Par tonne débarquée, elles ont même augmenté de 21%. Une progression principalement imputable à la hausse de 60% des captures de crustacés, réalisées par des navires très gourmands en carburants.

 

2,2 kg eq CO2 par kg de prises

Basée sur les consommations de carburants et les débarquements de poissons, leur étude évalue les émissions totales du secteur à 179 millions de tonnes équivalent CO2 en 2011. Soit 2,2 kilogrammes eq CO2 par kg de poissons et d’invertébrés capturés. Ou encore 4% de la production mondiale de GES de l’élevage et de l’agriculture.

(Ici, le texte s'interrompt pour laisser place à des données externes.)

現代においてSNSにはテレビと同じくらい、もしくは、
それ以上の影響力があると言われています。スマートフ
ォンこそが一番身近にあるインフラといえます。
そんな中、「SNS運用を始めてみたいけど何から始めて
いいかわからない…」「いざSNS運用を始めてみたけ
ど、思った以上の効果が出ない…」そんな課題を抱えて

Les flottes de pêche les plus émettrices sont basées en Chine, Indonésie, Vietnam, Etats-Unis et Japon. A eux seuls, ces 5 pays ont représenté environ la moitié des émissions totales du secteur en 2011.

 

Petits pélagiques versus crustacés

Les navires américains ont totalisé le 4e score mondial en terme d’émissions, mais leur flotte affiche toutefois un faible bilan carbone par unité de débarquement (1,6 kg eq CO2/kg capturé), en raison de l’importance des pêcheries de petits pélagiques (Brevoortia patronus et Menhaden de l’Atlantique) et des pêcheries de l’Alaska, moins consommatrices de combustibles fossiles.

A l’inverse, le bilan carbone de la flotte australienne s’avère très lourd (5,2 kg eq CO2/kg capturé) par unité débarquée à cause de l’importance des navires capturant les crustacés, en particulier les homards et les crevettes.

De son côté, la pêche non alimentaire (production de tourteaux pour l’aquaculture et le bétail) totalise tout de même 15% des émissions totales du secteur en 2011 tandis que les captures pour la fabrication d’huiles et de farines en représentent 4%. Autant de conclusions qui devraient être prises en compte lors de l’élaboration de tout plan de gestion de pêche.